Leave every picture out and write out the records below exactly.

DATA FOR REVIEW -
________
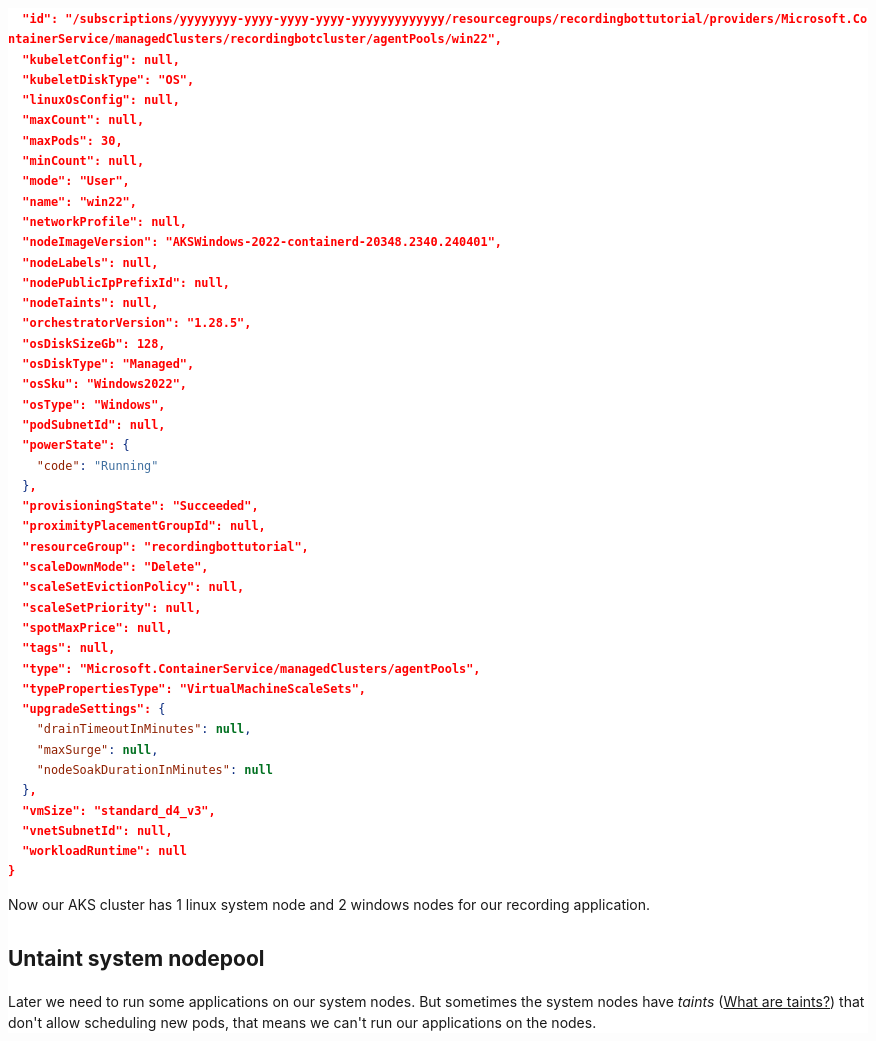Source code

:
 ```json
  "id": "/subscriptions/yyyyyyyy-yyyy-yyyy-yyyy-yyyyyyyyyyyyy/resourcegroups/recordingbottutorial/providers/Microsoft.ContainerService/managedClusters/recordingbotcluster/agentPools/win22",
  "kubeletConfig": null,
  "kubeletDiskType": "OS",
  "linuxOsConfig": null,
  "maxCount": null,
  "maxPods": 30,
  "minCount": null,
  "mode": "User",
  "name": "win22",
  "networkProfile": null,
  "nodeImageVersion": "AKSWindows-2022-containerd-20348.2340.240401",
  "nodeLabels": null,
  "nodePublicIpPrefixId": null,
  "nodeTaints": null,
  "orchestratorVersion": "1.28.5",
  "osDiskSizeGb": 128,
  "osDiskType": "Managed",
  "osSku": "Windows2022",
  "osType": "Windows",
  "podSubnetId": null,
  "powerState": {
    "code": "Running"
  },
  "provisioningState": "Succeeded",
  "proximityPlacementGroupId": null,
  "resourceGroup": "recordingbottutorial",
  "scaleDownMode": "Delete",
  "scaleSetEvictionPolicy": null,
  "scaleSetPriority": null,
  "spotMaxPrice": null,
  "tags": null,
  "type": "Microsoft.ContainerService/managedClusters/agentPools",
  "typePropertiesType": "VirtualMachineScaleSets",
  "upgradeSettings": {
    "drainTimeoutInMinutes": null,
    "maxSurge": null,
    "nodeSoakDurationInMinutes": null
  },
  "vmSize": "standard_d4_v3",
  "vnetSubnetId": null,
  "workloadRuntime": null
}
```

Now our AKS cluster has 1 linux system node and 2 windows nodes for our recording application.

## Untaint system nodepool

Later we need to run some applications on our system nodes. But sometimes the system nodes have
_taints_ ([What are taints?](https://kubernetes.io/docs/concepts/scheduling-eviction/taint-and-toleration/)) that don't allow scheduling new pods, that means we can't run our
applications on the nodes.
________
RESULT OF THE EXERCISE -
Source code

:
 ```json
  "id": "/subscriptions/yyyyyyyy-yyyy-yyyy-yyyy-yyyyyyyyyyyyy/resourcegroups/recordingbottutorial/providers/Microsoft.ContainerService/managedClusters/recordingbotcluster/agentPools/win22",
  "kubeletConfig": null,
  "kubeletDiskType": "OS",
  "linuxOsConfig": null,
  "maxCount": null,
  "maxPods": 30,
  "minCount": null,
  "mode": "User",
  "name": "win22",
  "networkProfile": null,
  "nodeImageVersion": "AKSWindows-2022-containerd-20348.2340.240401",
  "nodeLabels": null,
  "nodePublicIpPrefixId": null,
  "nodeTaints": null,
  "orchestratorVersion": "1.28.5",
  "osDiskSizeGb": 128,
  "osDiskType": "Managed",
  "osSku": "Windows2022",
  "osType": "Windows",
  "podSubnetId": null,
  "powerState": {
    "code": "Running"
  },
  "provisioningState": "Succeeded",
  "proximityPlacementGroupId": null,
  "resourceGroup": "recordingbottutorial",
  "scaleDownMode": "Delete",
  "scaleSetEvictionPolicy": null,
  "scaleSetPriority": null,
  "spotMaxPrice": null,
  "tags": null,
  "type": "Microsoft.ContainerService/managedClusters/agentPools",
  "typePropertiesType": "VirtualMachineScaleSets",
  "upgradeSettings": {
    "drainTimeoutInMinutes": null,
    "maxSurge": null,
    "nodeSoakDurationInMinutes": null
  },
  "vmSize": "standard_d4_v3",
  "vnetSubnetId": null,
  "workloadRuntime": null
}
```

Now our AKS cluster has 1 linux system node and 2 windows nodes for our recording application.

## Untaint system nodepool

Later we need to run some applications on our system nodes. But sometimes the system nodes have
_taints_ ([What are taints?](https://kubernetes.io/docs/concepts/scheduling-eviction/taint-and-toleration/)) that don't allow scheduling new pods, that means we can't run our
applications on the nodes.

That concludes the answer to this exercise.